Critical value method: Reject $H_0$ if the z-statistic falls in the rejection region (beyond the critical value). Otherwise, fail to reject.
P-value method: Reject $H_0$ if the p-value is less than $\alpha$ . Otherwise, fail to reject.

Writing Your Conclusion

Always state your conclusion in context. Don't just say "reject" or "fail to reject."

If you reject $H_0$ : "There is sufficient evidence at the $\alpha = 0.05$ level to conclude that the proportion of users who click the ad differs between Website A and Website B."
If you fail to reject $H_0$ : "There is not sufficient evidence at the $\alpha = 0.05$ level to conclude that the proportion of users who click the ad differs between Website A and Website B."

Notice: failing to reject $H_0$ does not mean the proportions are equal. It means you don't have enough evidence to say they're different.

Statistical vs. Practical Significance

A result can be statistically significant but not practically meaningful. For example, if a drug reduces infection rates from 5.0% to 4.8%, that difference might be statistically significant with a large enough sample, but a 0.2 percentage point improvement may not justify the cost of switching treatments.

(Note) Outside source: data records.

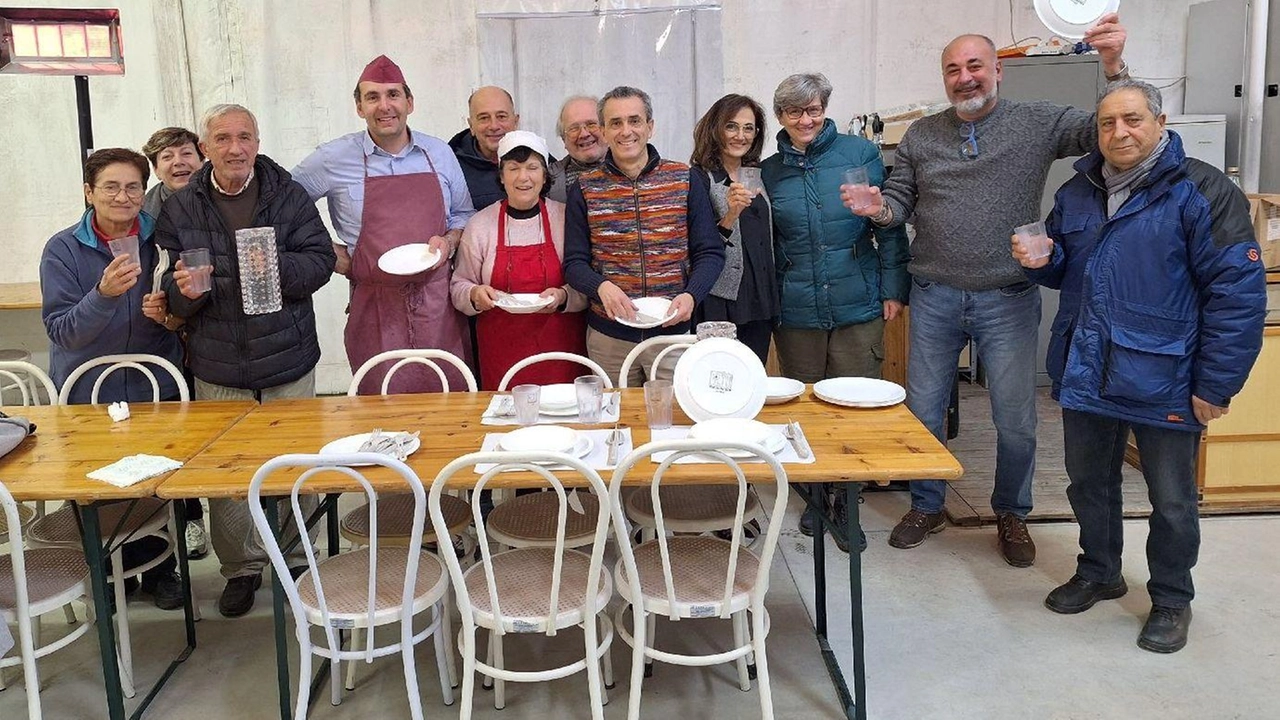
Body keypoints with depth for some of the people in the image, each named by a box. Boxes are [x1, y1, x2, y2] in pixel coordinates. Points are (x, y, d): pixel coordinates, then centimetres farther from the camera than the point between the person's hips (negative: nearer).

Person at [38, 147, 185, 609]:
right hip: (88, 395, -1)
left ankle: (160, 570, 25)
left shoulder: (161, 241, -2)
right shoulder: (63, 250, -8)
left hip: (155, 388, 1)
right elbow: (60, 331, -14)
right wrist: (103, 294, -31)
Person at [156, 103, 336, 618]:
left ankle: (296, 559, 31)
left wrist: (277, 265, -25)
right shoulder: (180, 209, 2)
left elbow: (320, 261, -7)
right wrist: (184, 291, -22)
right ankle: (241, 566, 27)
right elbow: (173, 298, 1)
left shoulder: (289, 196, -2)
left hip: (288, 362, -1)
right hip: (217, 369, 1)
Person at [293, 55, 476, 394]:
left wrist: (449, 241, -3)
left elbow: (463, 213, 17)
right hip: (375, 307, -2)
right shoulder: (333, 158, 1)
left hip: (437, 301, 2)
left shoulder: (439, 153, 8)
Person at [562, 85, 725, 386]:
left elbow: (710, 253, 1)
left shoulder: (686, 179, 2)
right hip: (609, 337, 0)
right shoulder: (585, 190, 3)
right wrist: (601, 286, -20)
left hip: (674, 331, 0)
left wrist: (691, 294, -17)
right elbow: (574, 263, 1)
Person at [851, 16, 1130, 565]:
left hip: (1008, 299, -1)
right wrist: (879, 208, -17)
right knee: (923, 412, 11)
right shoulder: (921, 136, 5)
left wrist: (1114, 67, -24)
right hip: (935, 298, 2)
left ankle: (1012, 515, 30)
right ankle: (926, 507, 31)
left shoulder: (1039, 124, -1)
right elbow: (901, 200, 6)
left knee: (1016, 421, 7)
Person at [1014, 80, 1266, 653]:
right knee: (1089, 484, 19)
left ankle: (1171, 600, 30)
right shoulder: (1077, 193, 8)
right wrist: (1042, 260, -3)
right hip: (1086, 373, 6)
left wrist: (1216, 385, -17)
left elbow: (1239, 292, -15)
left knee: (1171, 501, 10)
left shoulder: (1200, 191, -12)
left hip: (1163, 382, -5)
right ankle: (1098, 573, 40)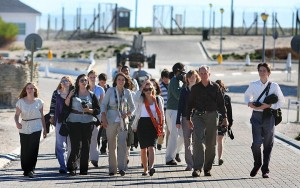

Always consider the magnitude of the difference alongside the p-value. Statistical significance tells you the difference is probably real; practical significance tells you whether it matters.

Additional Considerations

Confidence intervals for $p_1 - p_2$ complement hypothesis tests by giving a range of plausible values for the true difference. If the interval doesn't contain 0, that's consistent with rejecting $H_0$ .
Type II error occurs when you fail to reject $H_0$ even though the proportions truly are different. Its probability is denoted $\beta$ .
Power ( $1 - \beta$ ) is the probability of correctly rejecting a false $H_0$ . Larger sample sizes and larger true differences both increase power.